The roadside Ranchero's decor showcases intricate hand-crafted saddles, as well as a hodge-podge of attic-items including the stuffed head of a koala-deer (a stuffed koala bear head with antlers). We stopped at the family-owned Ranchero for breakfast on our way from La Paz to Lopez. This three-hour drive crosses the Baja Peninsula and our stop was perfectly timed to help break-up the drive, fill our stomachs and get to know our travel group a little bit better. The Conway family was joined by two new travel-mates: The father and son duo, John and Matt, were on this Mexico tour to celebrate Matt's senior graduation. We quickly bonded over sunburns while passing around the small, but satisfying, menu. I took one look it and said "You had me at huevos rancheros."
Our boat was waiting for us in Lopez. And so were our guides, Nolberto & Charo, our trusted captain, Luis, and Chris Pesenti the Director of Red Sustainable Travel and our host for the week. Our campsite was a short 30-minute boat ride away. Enroute we passed rolling sand dunes and lush mangroves. I asked Chris if our campsite has a name.
"Yes," he answered, "many." It depends entirely on which local fisherman you happen to ask.
We settled into our camp, made up of a small neighborhood of tents along the sandy shore. Aaron and I unloaded our gear and took a moment to take in the view of the bay from our private beach-side bedroom. The kids immediately kicked off their shoes and were in the water gathering scallop and calm shells by the handful. We regrouped in the community tent so Chris could officially introduce us to our home for the week.

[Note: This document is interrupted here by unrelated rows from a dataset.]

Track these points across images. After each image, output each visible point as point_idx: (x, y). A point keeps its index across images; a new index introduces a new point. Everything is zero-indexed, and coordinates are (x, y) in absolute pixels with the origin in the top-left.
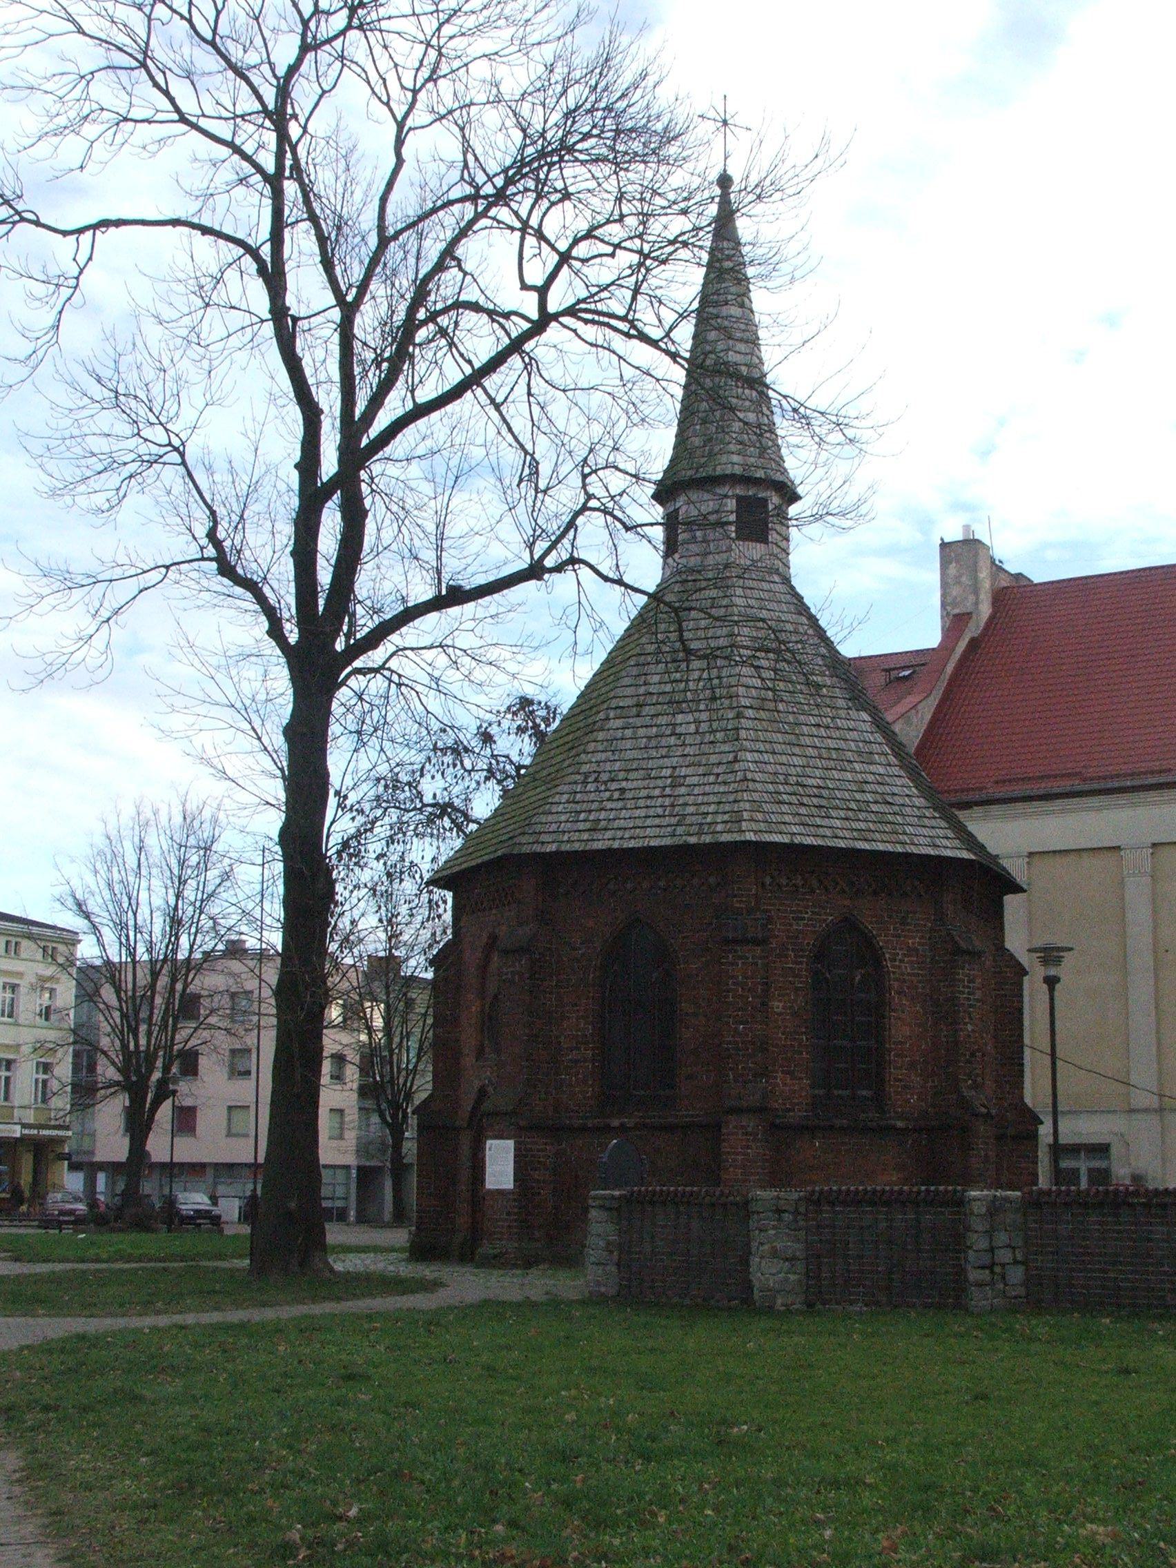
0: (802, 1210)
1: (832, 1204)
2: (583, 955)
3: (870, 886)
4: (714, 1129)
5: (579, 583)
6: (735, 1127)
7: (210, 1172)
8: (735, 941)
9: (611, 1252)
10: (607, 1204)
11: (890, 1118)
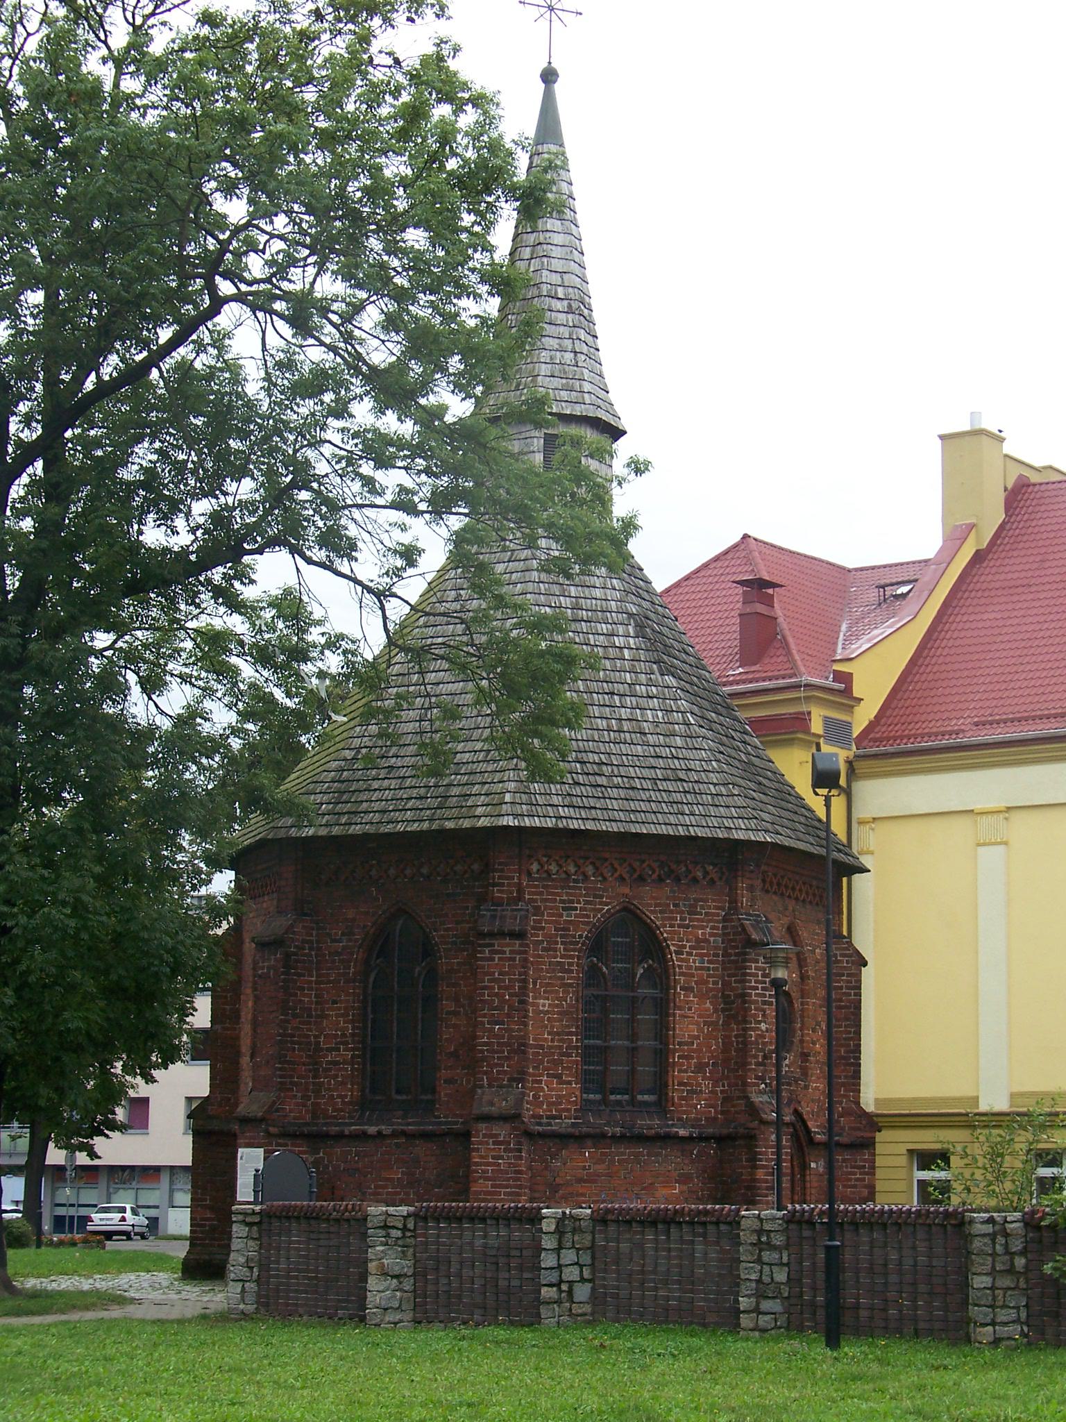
0: (411, 1225)
1: (438, 1220)
2: (344, 948)
3: (654, 871)
4: (465, 1136)
5: (297, 569)
6: (485, 1136)
7: (165, 1178)
8: (491, 935)
9: (251, 1268)
10: (249, 1219)
11: (673, 1125)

He reminded us to stay on designated trails to lesson our impact, gave us the 101 on using the bathroom and shower, and encouraged us to poke our head into the kitchen where chef, Hubert, was preparing lunch. Lunch - fresh salad, mashed potatoes, chicken, vegetable soup and hand-made tortillas - was fantastic.
Chris also provided a little more insight into the turtle monitoring we would assist in during our stay. This unique conservation trip is specially designed to support research on black sea turtles as part of the Grupo Tortuguero program. The information gathered during this trip provides data on health, migration patterns and habitat use of sea turtles in Magdalena Bay, ultimately providing policymakers with the tools they need to make decisions about species' conservation. My seven-year-old, Samuel, took one look at Chris and said, "You had me at turtles."
Chris said his good-byes and left us to our island hideaway. The afternoon passed by quickly with a nature walk along the beach. The Conways had a handstand contest along the shore. Happy hour started promptly at 4:00 and by the time dinner rolled around we had fallen into the relaxed rhythm that the campsite insists. As the sun started to set, we followed Charo to the top of a bluff and said a ceremonious farewell to the day and welcomed the new adventures awaiting us tomorrow.